Peggy Drexler, Ph.D. ist Forschungspsychologin, Assistenzprofessorin für Psychologie am Weill Medical College, Cornell University und Autorin von zwei Büchern über moderne Familien und die von ihnen produzierten Kinder. Folgen Sie Peggy auf Twitter und Facebook und erfahren Sie mehr über Peggy auf www.peggydrexler.com .

  • Mythen der Macht - Mit Nr. 3: Das Maligning der Hierarchie
  • Lernen von Orca Menopause
  • Ich habe fünf Kinder: Bin ich eine Mutter?
  • Die Psychologie der Massenerschießungen: Wie man rote Flaggen sieht
  • Warum Leaders Underperform: Ihre Standardeinstellung ist Fehler zu finden
  • Das Problem mit Diversity-Training
  • Selbstsüchtige Gene, soziale Gehirne
  • Spieglein, an der Wand, Was sind die tiefsten Wünsche von allen?
  • Kannst du KÖNNEN?
  • Ist es Zeit für eine neue Arbeitsplatzstruktur?
  • Darwins Klassenzimmer
  • Wie Hunde die Welt sehen: Einige Fakten über den Hundekosmos
  • So verwalten Sie Mitarbeiter mit ADD / ADHS
  • Musik für Ihre ADHS Ohren
  • Der Mitarbeiter
  • Die Stimme und positive Psychologie
  • Säkularisierung, Religiosität und Elend in Amerika
  • Klimawandel, Parteinahme und Konflikt: Was ist eine wettergegerbte Nation zu tun?
  • Willst du ein Rockstar sein?

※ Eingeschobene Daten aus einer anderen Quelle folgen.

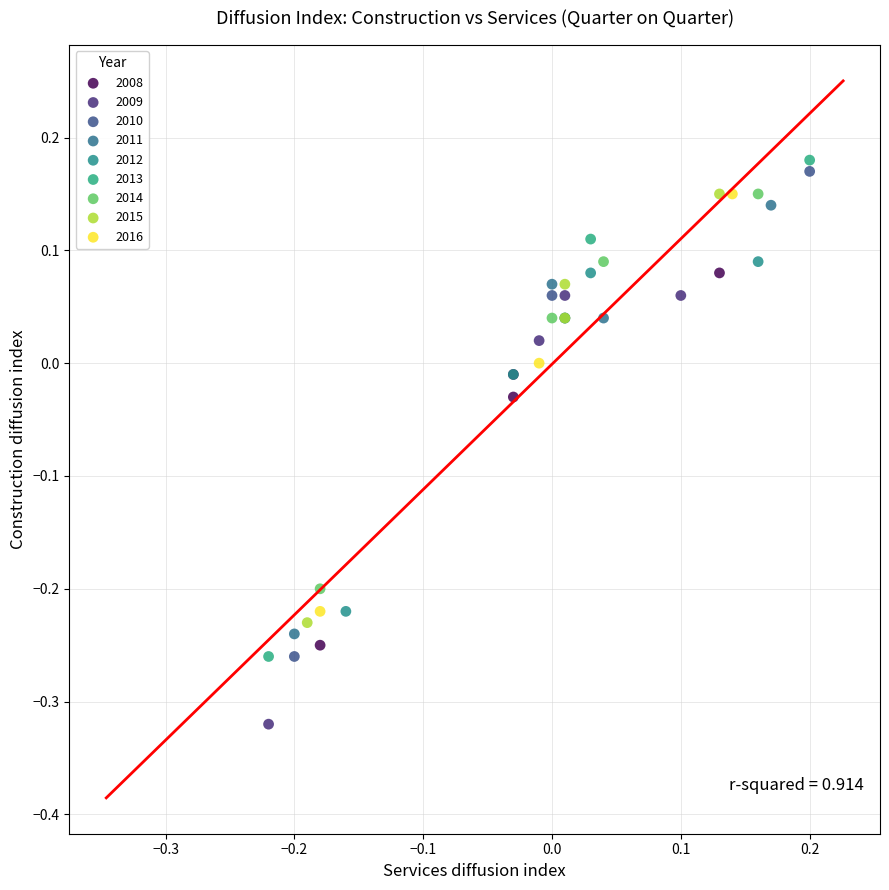

Which series reaches the minimum Y coordinate?

2009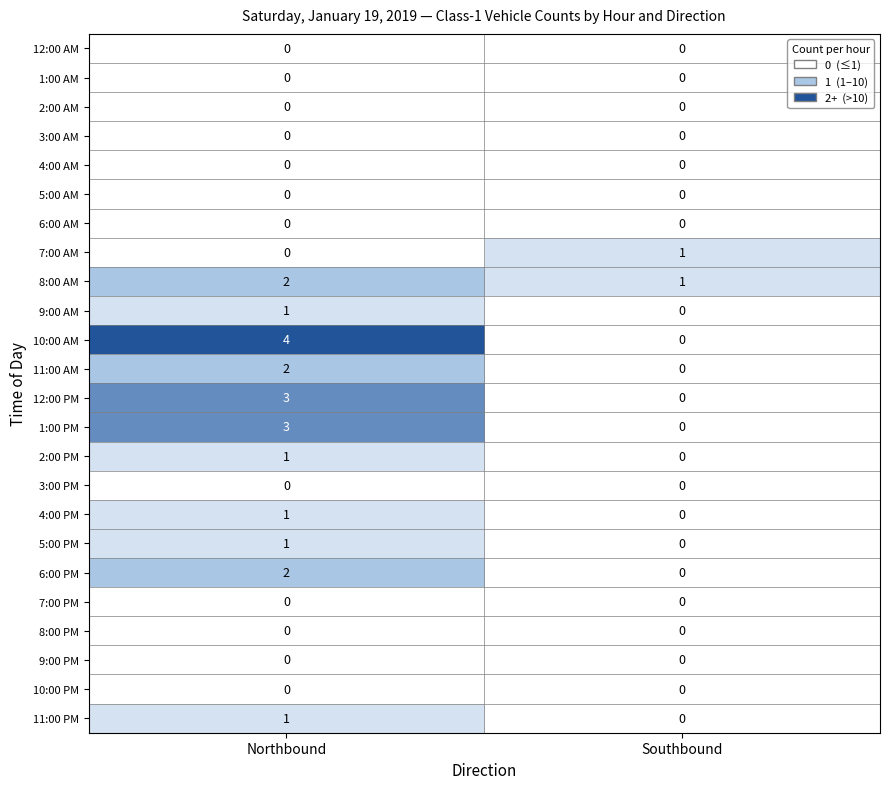

Which series changed the most between Northbound and Southbound?

10:00 AM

Eine Frage an die Jungs ...
  • Kann ein Umwelt-Computerspiel den Planeten retten?
  • Wer will mehr Realität?
  • Wo passen Gerontologen in interdisziplinäre Teams?
  • Sich um das Geschäft kümmern
  • Ist kooperatives geschiedenes Coparenting von Bedeutung?
  • Liebe ohne Hass ist überhaupt keine Liebe.
  • EDEN und "Freude am Lernen"
  • Feierzeit
  • Wertorientiertes Feedback: Formulare für Schullehrer
  • Eltern lehren Dankbarkeit und Höflichkeit von Trump vereitelt
  • Hör auf, so defensiv zu sein!
  • Synchronizitäten implizieren, dass Bedeutung außerhalb von uns existiert
  • Wer ist diese große, grüne Bewertungsmaschine?
  • Tanz dein Experiment
  • Über das gewalttätige Leben und Sterben von Osama bin Laden: Ein psychologischer Post-Mortem
  • Wer sind die Herausgeber in unserem Leben?